Necessary and sufficient conditions for the solvability of the Gauss variational problem for infinite dimensional vector measures

TL;DR

This paper characterizes the vectors of total charges for which the Gauss variational problem for infinite dimensional vector measures is solvable, especially when some plates are noncompact, using potential theory and orthogonal projections.

Contribution

It provides necessary and sufficient conditions for solvability of the Gauss variational problem under perfect kernels, extending previous results to more general settings.

Findings

Characterization of solvable charge vectors for the variational problem.

Solution expressed via auxiliary extremal problem and orthogonal projection.

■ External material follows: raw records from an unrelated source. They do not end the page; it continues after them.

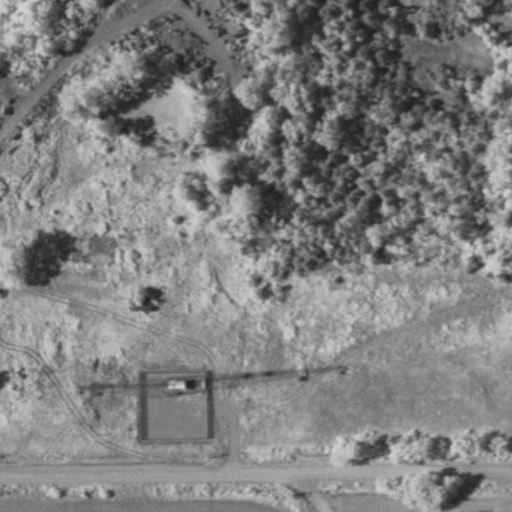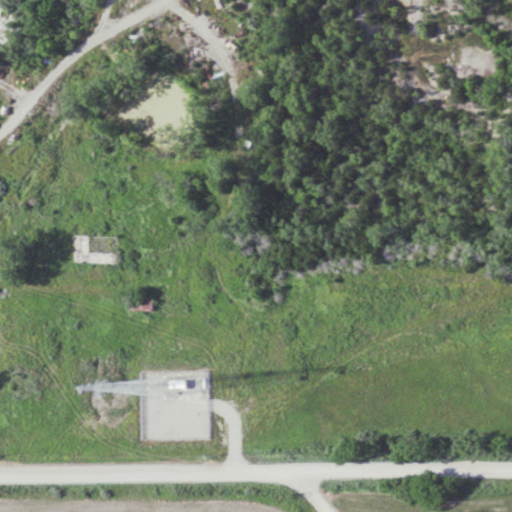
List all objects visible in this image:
road: (391, 194)
building: (95, 250)
road: (256, 475)
road: (312, 493)
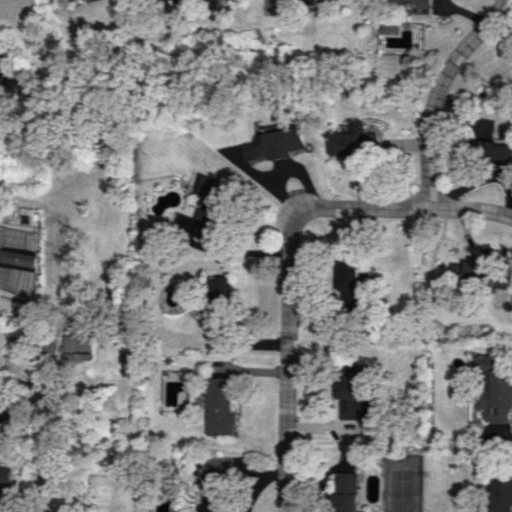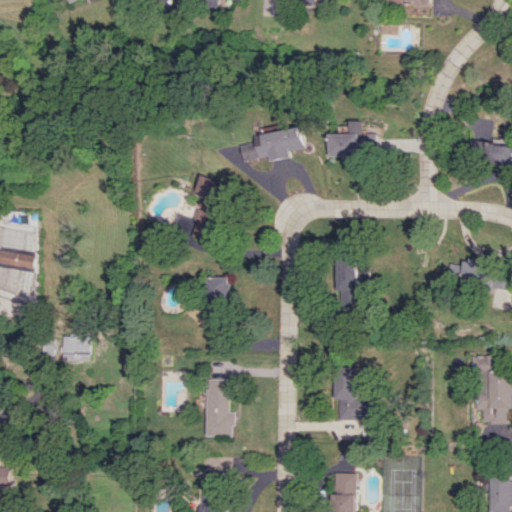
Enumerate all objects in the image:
road: (438, 94)
building: (355, 140)
building: (277, 144)
building: (491, 150)
building: (209, 205)
road: (286, 251)
building: (17, 258)
building: (345, 274)
building: (479, 274)
building: (217, 307)
building: (75, 347)
building: (491, 388)
building: (351, 395)
road: (20, 406)
building: (219, 407)
building: (3, 475)
building: (344, 491)
building: (215, 492)
building: (499, 494)
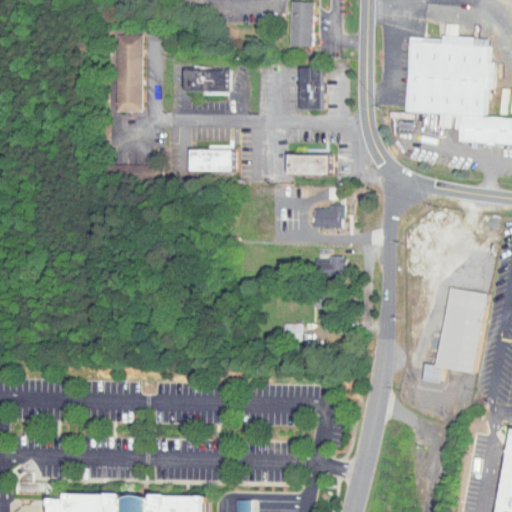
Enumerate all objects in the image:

Illustrations with examples involving Riesz kernels.

Abstract

We continue our investigation of the Gauss variational problem for infinite dimensional vector measures associated with a condenser $(A_i)_{i\in I}$. It has been shown in Potential Anal., DOI:10.1007/s11118-012-9279-8 that, if some of the plates (say $A_\ell$ for $\ell\in L$) are noncompact then, in general, there exists a vector $\mathbf a=(a_i)_{i\in I}$, prescribing the total charges on $A_i$, $i\in I$, such that the problem admits no solution. Then, what is a description of all the vectors $\mathbf a$ for which the Gauss variational problem is nevertheless solvable? Such a characterization is obtained for a positive definite kernel satisfying Fuglede's condition of perfectness; it is given in terms of a solution to an auxiliary extremal problem intimately related to the operator of orthogonal projection onto the cone of all positive scalar measures supported by $\bigcup_{\ell\in L}A_\ell$. The results are illustrated by examples pertaining to the Riesz kernels.